I came into Goucher with my uncle on the day of arrival. Finding my hall, was however, very frustrating because we went around the school over and over, and couldn’t get anyone to give us correct directions. It was however, through this experience that I made my first friend, Wonde, an Ethiopian, who had tried to help us find my hall.
I remember my first encounter with my Residential Assistant (RA), who was supposed to help me settle. In his effort to be sociable, he asked me “Where do you come from?” and I said Ghana. To which he replied, “That’s in North America, right?”. While I helped clarify where Ghana was, the interaction helped me take up a role as part of my exchange experience. I knew from that point I wasn’t just representing Ashesi and Ghana but Africa.
I set a goal at that moment to always wear African print on Fridays. I enjoyed achieving that goal because I would receive compliments from professors, students and school workers about how much they loved my outfit.
My first weeks in Goucher were amazing because I hit the ground running. Right from orientation, I would get out of my comfort zone and purposely network (I think that is the most sociable I have been all my life). Karen Sykes, who oversaw the international students programs was my best resource especially in the first few weeks. She had this mini bus that we would all go out in and have so much fun. During orientation, I set some goals for myself — all of which I achieved, including becoming a better dancer. Setting goals did help me a lot because I knew what to do at every point in time.
I did have other goals but I did not write them down because they are too general. A typical example will be to get a high GPA.

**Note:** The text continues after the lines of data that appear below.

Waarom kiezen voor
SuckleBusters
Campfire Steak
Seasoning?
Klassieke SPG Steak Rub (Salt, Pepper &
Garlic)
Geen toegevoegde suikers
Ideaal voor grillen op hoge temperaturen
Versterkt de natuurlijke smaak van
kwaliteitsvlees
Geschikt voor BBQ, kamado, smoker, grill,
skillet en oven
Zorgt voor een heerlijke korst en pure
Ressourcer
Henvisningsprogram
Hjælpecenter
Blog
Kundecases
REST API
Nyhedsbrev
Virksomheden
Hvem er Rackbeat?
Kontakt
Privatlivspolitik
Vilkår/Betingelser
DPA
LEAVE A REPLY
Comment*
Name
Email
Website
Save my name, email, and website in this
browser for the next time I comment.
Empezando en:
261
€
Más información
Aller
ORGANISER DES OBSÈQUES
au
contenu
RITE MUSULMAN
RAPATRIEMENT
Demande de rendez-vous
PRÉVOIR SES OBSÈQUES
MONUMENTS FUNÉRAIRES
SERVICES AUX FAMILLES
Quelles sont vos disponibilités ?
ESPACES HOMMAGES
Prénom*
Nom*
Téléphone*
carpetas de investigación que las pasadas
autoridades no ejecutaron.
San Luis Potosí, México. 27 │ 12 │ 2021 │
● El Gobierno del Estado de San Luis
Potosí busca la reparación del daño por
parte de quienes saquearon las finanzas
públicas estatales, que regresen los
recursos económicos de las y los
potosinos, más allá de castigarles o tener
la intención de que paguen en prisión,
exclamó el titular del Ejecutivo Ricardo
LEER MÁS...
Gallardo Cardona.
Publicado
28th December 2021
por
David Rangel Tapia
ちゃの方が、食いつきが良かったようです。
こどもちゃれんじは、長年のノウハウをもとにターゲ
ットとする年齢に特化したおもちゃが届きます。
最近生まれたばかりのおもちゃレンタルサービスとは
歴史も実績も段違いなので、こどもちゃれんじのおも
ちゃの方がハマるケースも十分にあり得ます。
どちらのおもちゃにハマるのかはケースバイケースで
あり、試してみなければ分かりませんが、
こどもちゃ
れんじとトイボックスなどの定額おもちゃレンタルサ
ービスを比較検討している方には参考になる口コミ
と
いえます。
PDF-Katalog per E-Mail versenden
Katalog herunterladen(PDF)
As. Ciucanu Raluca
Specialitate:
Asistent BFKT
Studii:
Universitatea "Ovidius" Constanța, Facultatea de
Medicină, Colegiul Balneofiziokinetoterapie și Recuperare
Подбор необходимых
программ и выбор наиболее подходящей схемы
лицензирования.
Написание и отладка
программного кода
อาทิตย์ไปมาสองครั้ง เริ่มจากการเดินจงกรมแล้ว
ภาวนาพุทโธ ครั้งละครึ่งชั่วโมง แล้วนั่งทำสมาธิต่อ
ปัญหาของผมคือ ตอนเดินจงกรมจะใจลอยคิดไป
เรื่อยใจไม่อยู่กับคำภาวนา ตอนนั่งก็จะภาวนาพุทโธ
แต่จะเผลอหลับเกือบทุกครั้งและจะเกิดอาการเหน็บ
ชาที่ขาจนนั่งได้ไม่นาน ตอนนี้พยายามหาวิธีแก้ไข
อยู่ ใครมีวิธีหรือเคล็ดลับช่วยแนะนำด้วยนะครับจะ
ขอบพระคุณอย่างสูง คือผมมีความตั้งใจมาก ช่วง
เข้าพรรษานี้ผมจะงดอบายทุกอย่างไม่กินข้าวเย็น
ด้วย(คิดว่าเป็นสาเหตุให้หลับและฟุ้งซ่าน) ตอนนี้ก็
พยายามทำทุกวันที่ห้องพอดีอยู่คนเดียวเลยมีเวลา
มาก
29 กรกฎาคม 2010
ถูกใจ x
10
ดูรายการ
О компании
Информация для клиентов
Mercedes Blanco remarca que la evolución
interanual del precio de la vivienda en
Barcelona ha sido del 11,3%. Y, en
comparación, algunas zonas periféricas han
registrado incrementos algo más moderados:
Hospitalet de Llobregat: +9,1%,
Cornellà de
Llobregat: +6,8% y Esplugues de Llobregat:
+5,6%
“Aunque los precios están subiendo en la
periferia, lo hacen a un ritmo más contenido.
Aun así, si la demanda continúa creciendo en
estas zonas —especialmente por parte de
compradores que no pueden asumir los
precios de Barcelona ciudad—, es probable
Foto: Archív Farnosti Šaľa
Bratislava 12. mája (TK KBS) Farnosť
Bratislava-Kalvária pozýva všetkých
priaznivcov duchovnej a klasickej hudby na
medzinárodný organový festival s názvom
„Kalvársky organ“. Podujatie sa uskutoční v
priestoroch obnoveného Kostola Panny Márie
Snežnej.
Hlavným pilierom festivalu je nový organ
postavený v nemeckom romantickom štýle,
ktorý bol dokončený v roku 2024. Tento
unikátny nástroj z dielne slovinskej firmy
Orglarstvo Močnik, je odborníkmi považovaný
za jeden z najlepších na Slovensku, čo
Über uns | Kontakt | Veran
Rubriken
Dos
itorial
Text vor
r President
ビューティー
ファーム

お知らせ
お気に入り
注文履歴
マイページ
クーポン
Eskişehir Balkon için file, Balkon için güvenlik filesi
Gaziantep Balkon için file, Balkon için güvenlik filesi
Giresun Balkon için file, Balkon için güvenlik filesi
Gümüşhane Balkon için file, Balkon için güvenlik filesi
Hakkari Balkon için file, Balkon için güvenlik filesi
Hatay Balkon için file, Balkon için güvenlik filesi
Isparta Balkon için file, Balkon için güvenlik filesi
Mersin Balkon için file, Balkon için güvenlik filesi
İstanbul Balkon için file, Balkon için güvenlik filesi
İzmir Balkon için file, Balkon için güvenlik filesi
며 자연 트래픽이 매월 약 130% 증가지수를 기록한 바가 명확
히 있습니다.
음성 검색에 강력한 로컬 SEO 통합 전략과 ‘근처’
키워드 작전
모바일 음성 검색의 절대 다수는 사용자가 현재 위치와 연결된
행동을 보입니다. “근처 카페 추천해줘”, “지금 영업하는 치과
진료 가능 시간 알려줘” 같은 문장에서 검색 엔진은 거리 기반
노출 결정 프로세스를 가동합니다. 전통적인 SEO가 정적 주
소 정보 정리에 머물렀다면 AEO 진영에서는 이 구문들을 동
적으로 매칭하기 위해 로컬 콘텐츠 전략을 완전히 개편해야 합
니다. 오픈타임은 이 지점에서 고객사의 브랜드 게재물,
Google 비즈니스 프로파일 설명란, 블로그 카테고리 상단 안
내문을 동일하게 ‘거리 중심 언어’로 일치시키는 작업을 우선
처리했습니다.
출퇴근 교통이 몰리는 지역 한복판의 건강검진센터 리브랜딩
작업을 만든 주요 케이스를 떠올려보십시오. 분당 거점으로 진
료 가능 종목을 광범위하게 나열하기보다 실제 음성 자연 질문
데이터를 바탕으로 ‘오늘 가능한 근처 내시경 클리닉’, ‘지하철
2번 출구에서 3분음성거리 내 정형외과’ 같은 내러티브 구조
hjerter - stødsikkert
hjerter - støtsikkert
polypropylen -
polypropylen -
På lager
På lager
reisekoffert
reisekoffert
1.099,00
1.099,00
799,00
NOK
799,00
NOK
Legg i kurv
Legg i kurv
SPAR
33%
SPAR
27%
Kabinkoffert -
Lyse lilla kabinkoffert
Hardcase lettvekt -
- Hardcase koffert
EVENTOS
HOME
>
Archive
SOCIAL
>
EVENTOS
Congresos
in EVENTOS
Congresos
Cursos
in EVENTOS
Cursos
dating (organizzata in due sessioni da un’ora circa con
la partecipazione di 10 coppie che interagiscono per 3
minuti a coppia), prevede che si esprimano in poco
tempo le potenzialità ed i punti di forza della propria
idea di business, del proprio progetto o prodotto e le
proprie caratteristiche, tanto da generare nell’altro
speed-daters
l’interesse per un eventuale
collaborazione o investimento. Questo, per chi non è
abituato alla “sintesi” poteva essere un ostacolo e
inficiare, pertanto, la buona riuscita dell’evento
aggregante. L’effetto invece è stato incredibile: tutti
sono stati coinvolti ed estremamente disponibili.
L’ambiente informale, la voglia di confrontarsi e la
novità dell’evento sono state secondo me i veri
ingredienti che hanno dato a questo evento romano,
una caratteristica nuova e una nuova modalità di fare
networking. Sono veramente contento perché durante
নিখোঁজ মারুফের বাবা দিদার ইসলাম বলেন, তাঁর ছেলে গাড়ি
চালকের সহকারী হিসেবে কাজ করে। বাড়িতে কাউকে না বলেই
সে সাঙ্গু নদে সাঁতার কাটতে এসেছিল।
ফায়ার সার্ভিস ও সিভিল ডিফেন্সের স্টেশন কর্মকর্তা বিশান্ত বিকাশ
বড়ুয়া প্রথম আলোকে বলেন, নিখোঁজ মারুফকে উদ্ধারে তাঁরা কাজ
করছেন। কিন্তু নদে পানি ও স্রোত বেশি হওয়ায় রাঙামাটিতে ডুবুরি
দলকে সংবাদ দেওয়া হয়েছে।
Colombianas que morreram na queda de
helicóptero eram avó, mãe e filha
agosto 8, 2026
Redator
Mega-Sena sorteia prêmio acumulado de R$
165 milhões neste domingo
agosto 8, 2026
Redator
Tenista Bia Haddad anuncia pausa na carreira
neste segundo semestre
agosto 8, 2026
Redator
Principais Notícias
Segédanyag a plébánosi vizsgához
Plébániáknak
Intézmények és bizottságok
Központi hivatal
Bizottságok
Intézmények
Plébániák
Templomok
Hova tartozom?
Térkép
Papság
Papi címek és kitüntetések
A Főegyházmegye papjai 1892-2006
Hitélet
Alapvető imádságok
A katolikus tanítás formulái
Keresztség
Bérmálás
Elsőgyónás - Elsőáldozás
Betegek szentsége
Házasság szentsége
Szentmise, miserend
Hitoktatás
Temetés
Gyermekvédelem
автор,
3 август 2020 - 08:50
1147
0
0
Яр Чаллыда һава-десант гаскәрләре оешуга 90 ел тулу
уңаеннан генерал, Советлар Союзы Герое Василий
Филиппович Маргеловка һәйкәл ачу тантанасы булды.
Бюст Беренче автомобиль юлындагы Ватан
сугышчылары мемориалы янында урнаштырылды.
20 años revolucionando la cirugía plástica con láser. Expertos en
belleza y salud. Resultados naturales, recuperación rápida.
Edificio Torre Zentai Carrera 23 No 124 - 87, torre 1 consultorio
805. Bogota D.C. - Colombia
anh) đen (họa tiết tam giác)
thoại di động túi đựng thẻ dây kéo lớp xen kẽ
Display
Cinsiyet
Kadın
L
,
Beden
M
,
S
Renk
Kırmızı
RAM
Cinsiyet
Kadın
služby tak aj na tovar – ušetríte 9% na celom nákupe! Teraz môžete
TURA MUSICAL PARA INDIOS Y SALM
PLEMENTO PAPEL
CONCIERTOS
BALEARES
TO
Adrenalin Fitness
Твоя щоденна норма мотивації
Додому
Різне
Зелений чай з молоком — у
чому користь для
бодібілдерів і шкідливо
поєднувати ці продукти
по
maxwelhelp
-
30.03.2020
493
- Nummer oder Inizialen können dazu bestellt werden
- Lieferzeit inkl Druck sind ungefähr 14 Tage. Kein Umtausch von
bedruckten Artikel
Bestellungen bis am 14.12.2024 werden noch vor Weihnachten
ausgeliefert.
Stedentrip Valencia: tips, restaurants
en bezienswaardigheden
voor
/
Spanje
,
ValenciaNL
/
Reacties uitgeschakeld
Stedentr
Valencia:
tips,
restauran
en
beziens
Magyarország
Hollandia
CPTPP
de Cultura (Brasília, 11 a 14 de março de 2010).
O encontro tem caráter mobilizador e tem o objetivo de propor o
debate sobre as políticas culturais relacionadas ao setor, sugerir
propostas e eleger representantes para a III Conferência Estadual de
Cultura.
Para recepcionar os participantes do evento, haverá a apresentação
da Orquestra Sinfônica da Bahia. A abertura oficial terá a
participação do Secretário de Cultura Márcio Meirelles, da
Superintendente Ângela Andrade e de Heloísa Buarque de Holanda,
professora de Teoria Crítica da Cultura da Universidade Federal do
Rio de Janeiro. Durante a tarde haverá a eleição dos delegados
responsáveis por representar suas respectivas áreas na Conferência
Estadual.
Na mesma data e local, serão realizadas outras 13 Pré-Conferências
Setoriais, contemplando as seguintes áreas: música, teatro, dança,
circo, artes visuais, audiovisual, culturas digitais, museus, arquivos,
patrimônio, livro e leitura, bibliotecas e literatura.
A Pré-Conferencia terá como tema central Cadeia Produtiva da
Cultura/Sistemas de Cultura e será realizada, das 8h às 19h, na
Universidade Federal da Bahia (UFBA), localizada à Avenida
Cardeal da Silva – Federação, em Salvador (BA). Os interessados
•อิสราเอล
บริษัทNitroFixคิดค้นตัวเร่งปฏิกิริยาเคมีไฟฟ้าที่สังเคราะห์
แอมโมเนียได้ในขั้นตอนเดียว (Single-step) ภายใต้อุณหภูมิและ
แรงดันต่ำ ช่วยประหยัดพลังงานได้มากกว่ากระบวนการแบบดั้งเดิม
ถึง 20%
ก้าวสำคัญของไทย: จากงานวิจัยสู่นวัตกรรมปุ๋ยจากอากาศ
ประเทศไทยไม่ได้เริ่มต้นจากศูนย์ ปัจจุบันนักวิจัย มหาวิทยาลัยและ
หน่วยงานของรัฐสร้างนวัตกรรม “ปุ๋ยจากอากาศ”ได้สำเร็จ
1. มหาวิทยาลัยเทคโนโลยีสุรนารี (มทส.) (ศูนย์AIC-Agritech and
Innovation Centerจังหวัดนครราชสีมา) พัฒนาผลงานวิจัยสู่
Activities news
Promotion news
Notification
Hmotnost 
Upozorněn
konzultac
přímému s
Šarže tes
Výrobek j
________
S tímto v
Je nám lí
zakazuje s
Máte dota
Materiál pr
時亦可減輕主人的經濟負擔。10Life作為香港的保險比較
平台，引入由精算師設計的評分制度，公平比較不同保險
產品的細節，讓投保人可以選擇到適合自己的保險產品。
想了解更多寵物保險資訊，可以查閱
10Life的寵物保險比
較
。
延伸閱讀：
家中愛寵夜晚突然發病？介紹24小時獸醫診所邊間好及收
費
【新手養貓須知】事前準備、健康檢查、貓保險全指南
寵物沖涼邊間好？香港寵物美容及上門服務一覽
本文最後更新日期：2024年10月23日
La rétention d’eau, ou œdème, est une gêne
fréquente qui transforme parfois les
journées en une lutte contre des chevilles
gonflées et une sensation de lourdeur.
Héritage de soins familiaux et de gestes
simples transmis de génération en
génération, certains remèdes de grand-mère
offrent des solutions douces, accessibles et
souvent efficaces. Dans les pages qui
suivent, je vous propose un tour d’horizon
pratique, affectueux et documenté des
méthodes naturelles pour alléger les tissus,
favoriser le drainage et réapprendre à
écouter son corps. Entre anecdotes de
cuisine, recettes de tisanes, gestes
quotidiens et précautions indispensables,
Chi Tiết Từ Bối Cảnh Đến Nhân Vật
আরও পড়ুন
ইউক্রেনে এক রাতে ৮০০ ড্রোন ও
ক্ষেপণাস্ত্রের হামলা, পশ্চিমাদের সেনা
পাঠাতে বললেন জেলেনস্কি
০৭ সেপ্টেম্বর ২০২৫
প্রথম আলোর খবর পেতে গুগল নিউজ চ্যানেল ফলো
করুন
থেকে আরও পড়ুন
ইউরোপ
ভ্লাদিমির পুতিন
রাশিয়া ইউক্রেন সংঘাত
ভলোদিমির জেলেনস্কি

Over the course of the semester, I enjoyed each passing day as I got more accustomed to the culture and the people. Unfortunately, I never got used to Goucher food. I enjoyed any opportunity to eat spicy food such as Indian food or African food. I remember when Lindsay took us out to an African restaurant called Pejus. I tried egusi soup for the first time and I loved it. I still enjoyed the variety in the foods that Goucher offered. I liked the idea of a brunch where you choose what you want to eat. One of my favorite days was when the five exchange students at Goucher decided to cook some jollof and chicken. We set off to the grocery store and came back to cook our jollof in the evening. The rest was history.
My dad told me that the best way to easily make friends is to go with your interests first. Approximately 80% of the friends I made at Goucher had some interest in soccer. It was a struggle at first because I will always say football instead of soccer but with time I got used to it. I joined Goucher Pumas for the intramural league
and they treated me as family. We would have lunch together and always hang out. I enjoyed playing FIFA and going out with all my friends who I hope still stay connected even though we are miles apart. My friends also convinced me to try out a fashion show and I did, I wouldn’t say I nailed but I didn’t do so badly. There were 2 Ghanaian students in Goucher before we went. Both of them (Sam and Edem) were very friendly and helped us out a lot.
This exchange program also gave me the chance to tour around Baltimore, Washington, Pennsylvania and New York — it was a life changing experience for me.
It was an honor to represent Ashesi, Ghana and Africa at Goucher. I have learned so much about the American culture. January to May were the best 5 months of my life and I would encourage everyone to apply for this wonderful opportunity. Winning the intramural league was not the main highlight of my study abroad. The final words of Jose Bowen when I told him I was leaving (President of Goucher) will always be with me. He said “I am going to miss you and your soccer skills. Make sure you show the world what Goucher taught you and tell your friends about Goucher. You will always be welcome here at Goucher.”